Rows drawn from a dataset:
━━━━━━
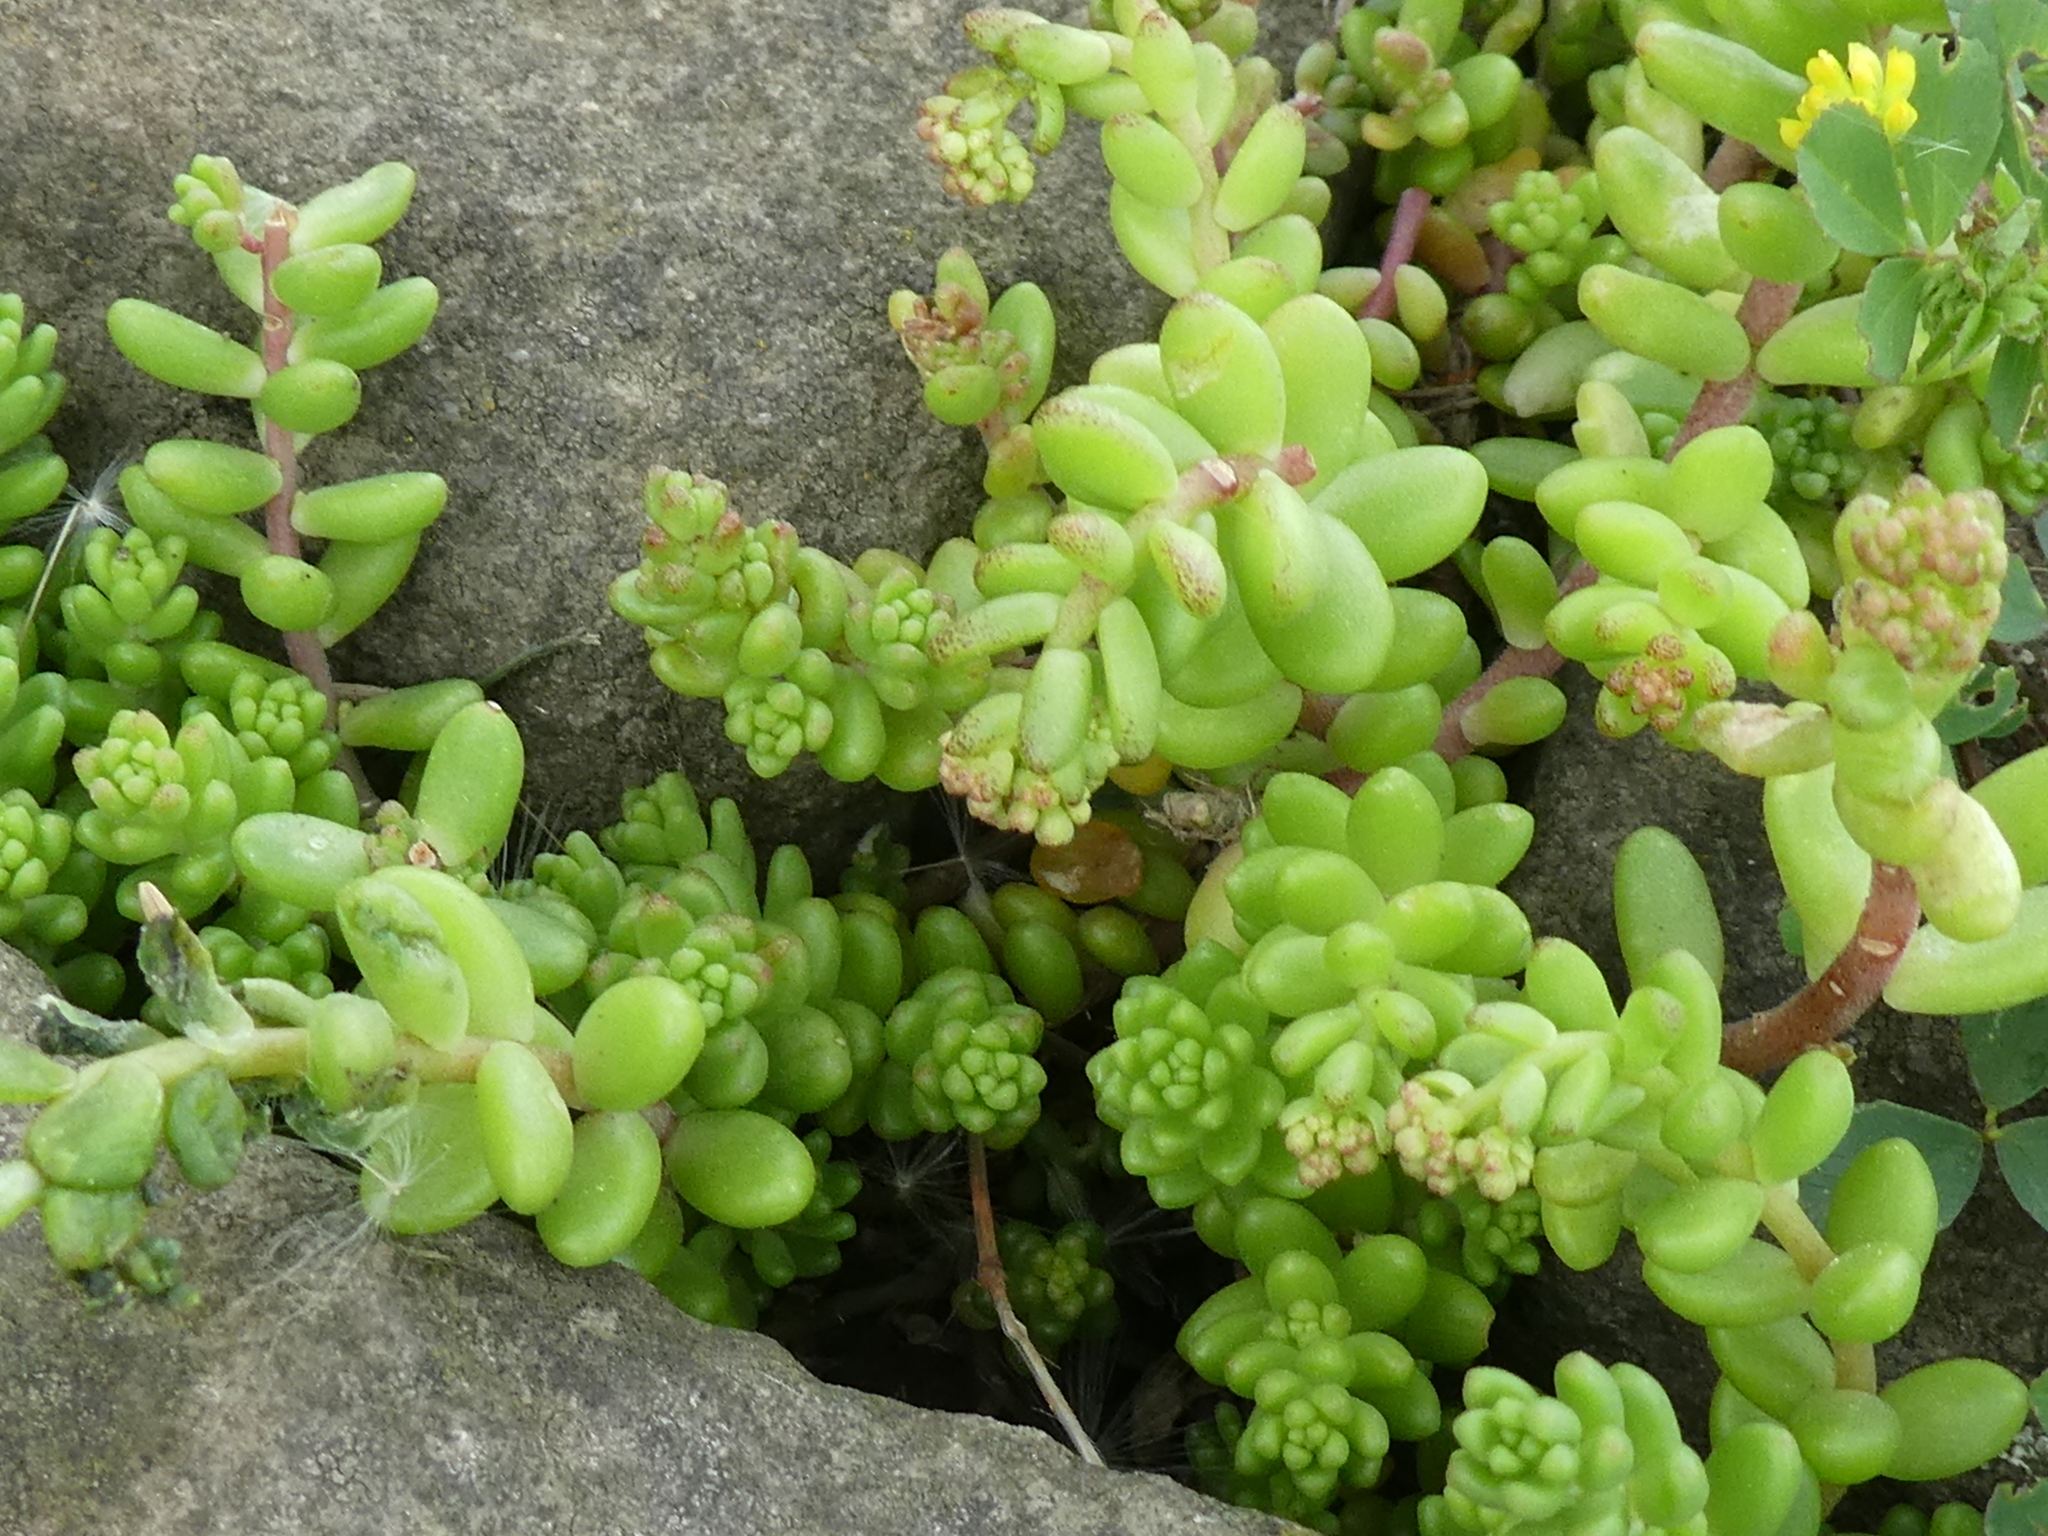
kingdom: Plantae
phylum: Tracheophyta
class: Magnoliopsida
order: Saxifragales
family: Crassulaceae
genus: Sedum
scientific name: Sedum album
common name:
━━━━━━
Objective: Transcribe every line of text in the listing above verbatim, leaving out the pictures.

Solution for this problem:
kingdom: Plantae
phylum: Tracheophyta
class: Magnoliopsida
order: Saxifragales
family: Crassulaceae
genus: Sedum
scientific name: Sedum album
common name:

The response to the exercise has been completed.